Junto aos parlamentares cujos partidos se dispuseram a dar apoio ao novo governo já se percebe nitidamente um recuo. Sintonize as TVs Câmara e Senado e observe o tom dos discursos. O entusiasmo – por vezes até exagerado – que havia no início deu lugar a um apoio de conveniência. Ênfase na defesa do governo se vê, embora já bem fraco, apenas entre os líderes que o fazem por dever de ofício. Poucos dos antes aguerridos direitistas têm dado a cara a tapa. Sem apoio e sem base articulada, Bolsonaro em pouco tempo já exibe sinais claros de isolamento.

A saída do capitão virou até piada

Não à toa, o governo vem sofrendo derrotas sucessivas, articuladas inclusive pelos integrantes de sua, digamos, “base de apoio”, se é que isto existe. Foi assim na votação da reforma da estrutura do governo na comissão especial, com a retirada do Coaf das mãos de Moro. Ora, se não consegue aprovar um projeto estratégico como este, para ficar num único exemplo, como é que pretende seguir adiante?

A possibilidade de saída de Bolsonaro já entrou até no anedotário. Foi lançado até um aplicativo que faz a contagem regressiva para a saída. As piadas se multiplicam, como: “Quem for fazer o Enem estude o Bolsonaro porque ele vai cair”.

E não por outra razão já se articula ostensivamente pelos corredores do Congresso a adoção de um “Parlamentarismo branco”, situação hegemônica que o Legislativo assume quando fica evidente a fragilidade do Executivo. A articulação escancarou-se desde a aprovação do orçamento impositivo, que retirou enorme quinhão de poder do capitão. E está crescendo em velocidade acelerada, com líderes que até outro dia tentavam ajudar na articulação política do governo trabalhando para emplacar uma proposta alternativa de reforma da previdência em consonância com uma reforma tributária capaz de oferecer uma resposta concreta aos desafios de crescimento.

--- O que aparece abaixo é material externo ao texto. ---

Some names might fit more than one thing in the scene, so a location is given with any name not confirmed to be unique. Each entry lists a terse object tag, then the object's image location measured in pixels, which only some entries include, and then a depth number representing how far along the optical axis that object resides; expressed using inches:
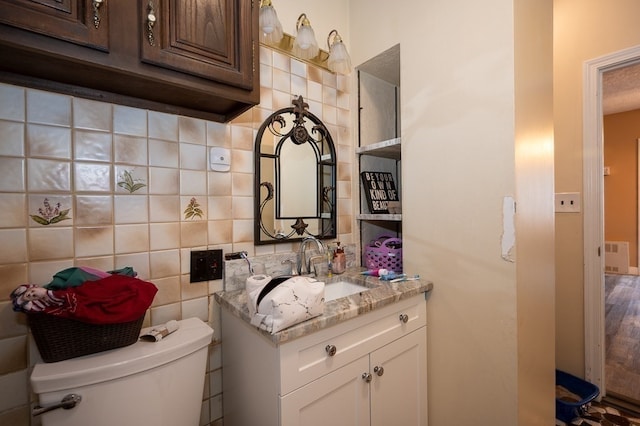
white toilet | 26.6
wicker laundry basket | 27.6
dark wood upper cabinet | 25.3
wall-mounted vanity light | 45.3
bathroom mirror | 50.2
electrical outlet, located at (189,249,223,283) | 43.0
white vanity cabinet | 32.5
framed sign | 63.0
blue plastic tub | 59.6
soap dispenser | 55.8
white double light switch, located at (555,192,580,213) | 71.2
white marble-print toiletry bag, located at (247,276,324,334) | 30.7
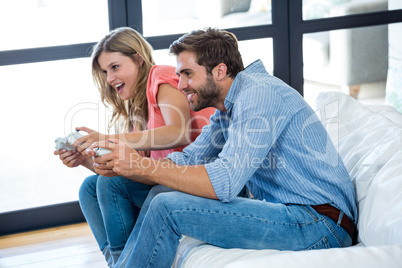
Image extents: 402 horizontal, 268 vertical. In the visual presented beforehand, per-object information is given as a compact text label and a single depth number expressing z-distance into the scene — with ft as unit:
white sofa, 8.35
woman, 10.57
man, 9.39
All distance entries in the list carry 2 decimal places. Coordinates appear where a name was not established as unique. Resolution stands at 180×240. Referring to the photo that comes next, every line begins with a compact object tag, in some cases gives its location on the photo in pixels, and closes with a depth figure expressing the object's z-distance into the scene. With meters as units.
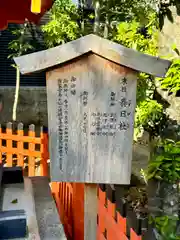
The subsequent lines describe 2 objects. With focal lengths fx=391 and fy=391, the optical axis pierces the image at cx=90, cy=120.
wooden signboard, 1.86
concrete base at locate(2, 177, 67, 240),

Torna-se claro o deslocamento do poder, com o esvaziamento do Executivo. Pode ser um disfarce, como alguns analistas observam, para um afastamento de fato de Bolsonaro. Pode ser uma tentativa de retirar o poder real do presidente, que viraria uma rainha da Inglaterra. Solução menos traumática, é claro, do que um impeachment.

O povo já foi pra rua

Na história recente do país não há governo que nem bem tenha chegado aos primeiros cinco meses e já enfrente manifestações gigantes pelas ruas, como ocorreu no último dia 15 contra o bloqueio de verbas da educação. E na expectativa de outras, como as dos policiais e dos caminhoneiros, que já se anunciam. Nem há governo que em tão pouco tempo já esteja sendo escanteado pelas principais forças políticas, inclusive as que lhe deram apoio. Líderes das duas casas do legislativo, diante do vácuo de poder, da incapacidade do governo de pilotar as reformas que o país exige, parecem mesmo dispostos a botar o bloco do Congresso na rua, com a adoção do parlamentarismo branco, agora já sem aspas. E largar Bolsonaro pra lá.